File ~/miniconda3/envs/kubas/lib/python3.10/site-packages/pymatgen/core/structure.py:3221, in IMolecule.from_dict(cls, d)
   3209 @classmethod
   3210 def from_dict(cls, d) -> IMolecule | Molecule:
   3211     """
   3212     Reconstitute a Molecule object from a dict representation created using
   3213     as_dict().
   (...)
   3219         Molecule object
   3220     """
-> 3221     sites = [Site.from_dict(sd) for sd in d["sites"]]
   3222     charge = d.get("charge", 0)
   3223     spin_multiplicity = d.get("spin_multiplicity")

KeyError: 'sites'

tschaume · August 23, 2023, 5:22pm

There’s a typo in your arguments to mpr.molecules.search: fiaelds should be fields.
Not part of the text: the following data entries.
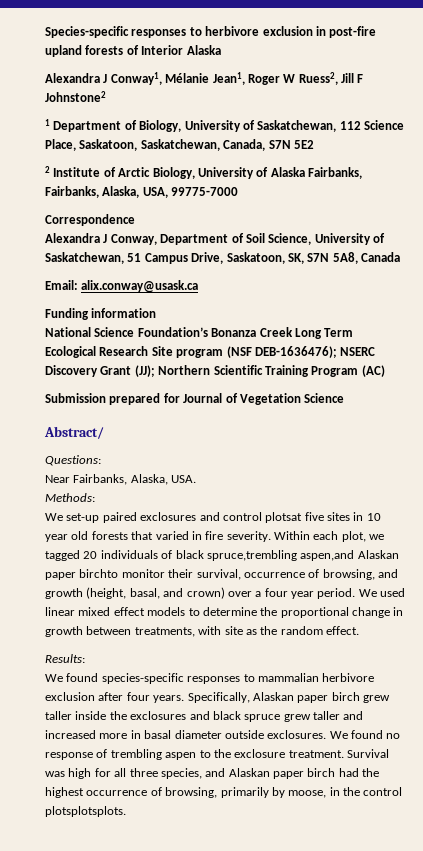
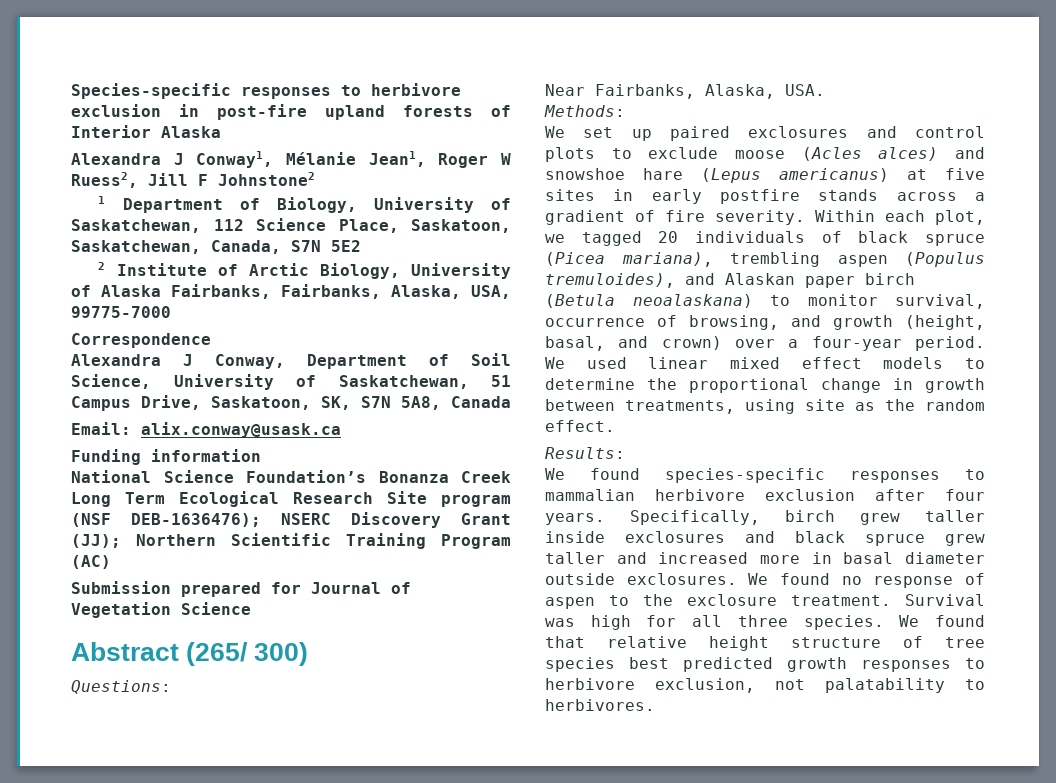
[44,426,104,439] Abstract/ -> [71,642,309,666] Abstract (265/ 300)
[66,513,100,523] set-up -> [583,127,652,141] set up
[265,512,381,523] [45,531,202,542] plotsat five sites in 10 year old forests that varied in -> [545,147,985,162] [545,168,985,183] [545,189,985,204] [545,210,655,225] plots to exclude moose (Acles alces) and snowshoe hare (Lepus americanus) at five sites in early postfire stands across a gradient of
[206,550,399,561] [45,569,194,580] spruce,trembling aspen,and Alaskan paper birchto monitor their -> [925,234,985,246] [545,252,985,267] [545,273,915,288] [545,294,878,308] spruce (Picea mariana), trembling aspen (Populus tremuloides), and Alaskan paper birch (Betula neoalaskana) to monitor
[264,588,314,599] four year -> [811,336,902,351] four-year
[198,626,222,635] with -> [745,399,795,414] using
[252,692,329,703] Alaskan paper -> (760, 517) none
[109,711,127,720] the -> (605, 537) none
[110,749,162,760] trembling -> (985, 579) none
[160,768,380,779] [45,787,403,798] [45,806,126,817] species, and Alaskan paper birch had the highest occurrence of browsing, primarily by moose, in the control plotsplotsplots. -> [803,615,985,630] [545,636,985,651] [545,657,985,672] [545,678,985,693] [545,699,655,711] species. We found that relative height structure of tree species best predicted growth responses to herbivore exclusion, not palatability to herbivores.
HTH

mdigennaro · August 24, 2023, 8:34am

True, but that is not the error. If I fix that the KeyError: 'sites' remains.

tschaume · August 24, 2023, 8:54pm

I think you might have to upgrade pymatgen. @janosh might be able to help and provide details for this error.
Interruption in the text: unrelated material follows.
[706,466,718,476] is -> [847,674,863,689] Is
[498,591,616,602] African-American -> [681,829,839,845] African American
janosh · August 24, 2023, 9:05pm

@mdigennaro There are several issues here:

the chemsys keyword was dropped. you probably want to use elements instead
you’re probably using an outdated API client. run pip install -U mp-api to update
you can’t create Molecules from the returned data since you’re only requesting the composition, hence the KeyError: 'sites'

This is probably what you want to do

from mp_api.client import MPRester

with MPRester() as mpr:
    data = mpr.molecules.search(elements="O", num_chunks=1, chunk_size=1)

print(data[0].molecule)

You can call Molecule.as_dict() or Molecule.to('file') directly on the returned objects.

mdigennaro · August 28, 2023, 1:28pm

Hello @janosh and thanks for the support,
I have cloned the git repository from GitHub - materialsproject/api: New API client for the Materials Project a few days ago.
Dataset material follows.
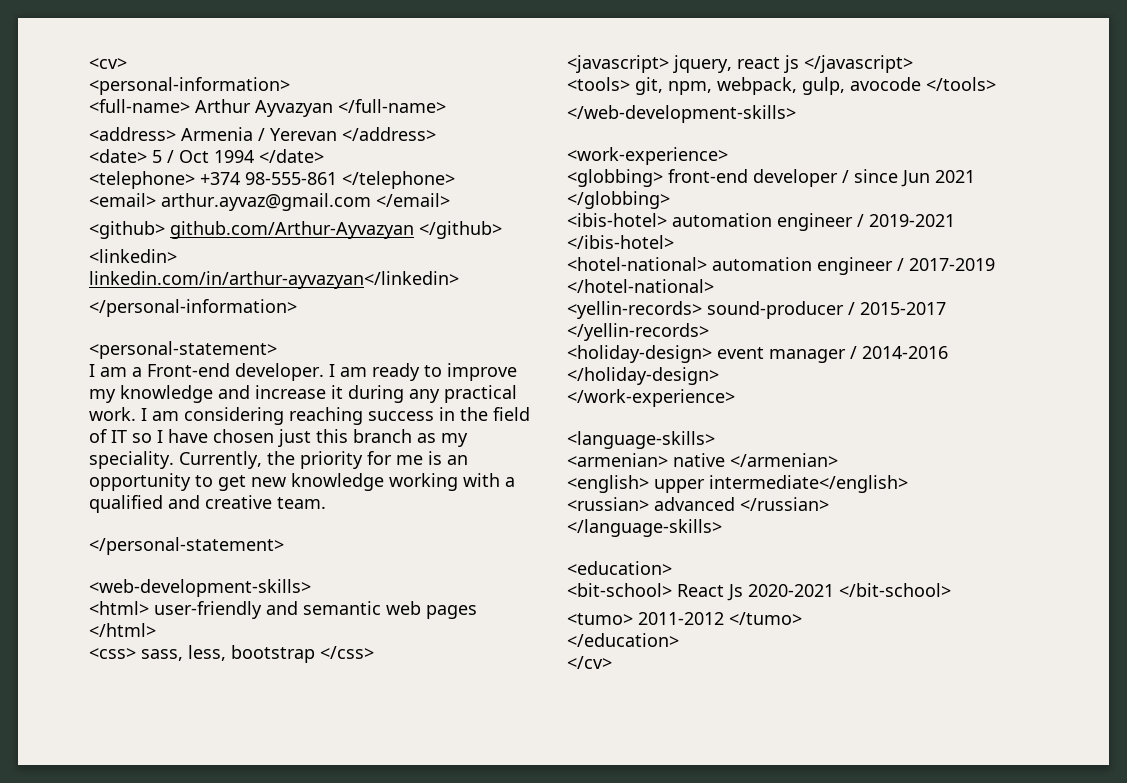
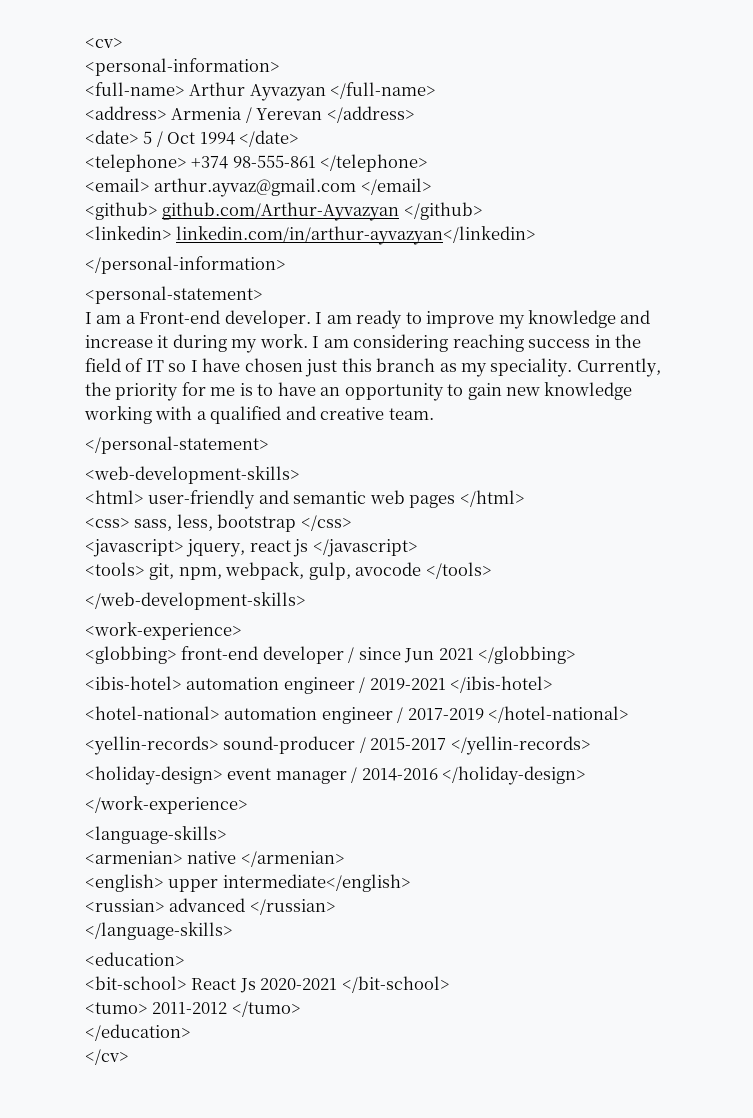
[409,385,517,403] any practical -> [231,339,258,353] my
(442, 458) none -> [257,382,316,396] to have
[218,475,246,491] get -> [467,383,502,400] gain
The query I am trying to do is for all binary hydrates (such as C-H systems).
I find the chemsys is very convenient here, since I can query ‘*-H’.
How can I formulate the query withouth chemsys?

Regarding the fields, tried downloading all the fields, but if I save it to a json and reload, I get a dictionary:

import os
from monty.serialization import loadfn, dumpfn
chemsys = 'Li-H'
json_file = f"{chemsys}.json"

os.remove(json_file)

with MPRester(api_key) as mpr:
    data = mpr.molecules.search( chemsys = chemsys)

    dumpfn(data, json_file)

data = loadfn(json_file)
data[0].molecule

---------------------------------------------------------------------------
AttributeError                            Traceback (most recent call last)
Cell In[37], line 2
      1 data = loadfn(json_file)
----> 2 data[0].molecule

AttributeError: 'dict' object has no attribute 'molecule'

BR
Marco

janosh · August 28, 2023, 3:38pm

Use

Molecule.from_dict(data[0]["molecule"])

I’m not sure why the chemsys keyword was removed. Maybe @munrojm can comment.

tsmathis · February 22, 2024, 11:32pm

Thread closed due to inactivity, please open a new thread to address related issues.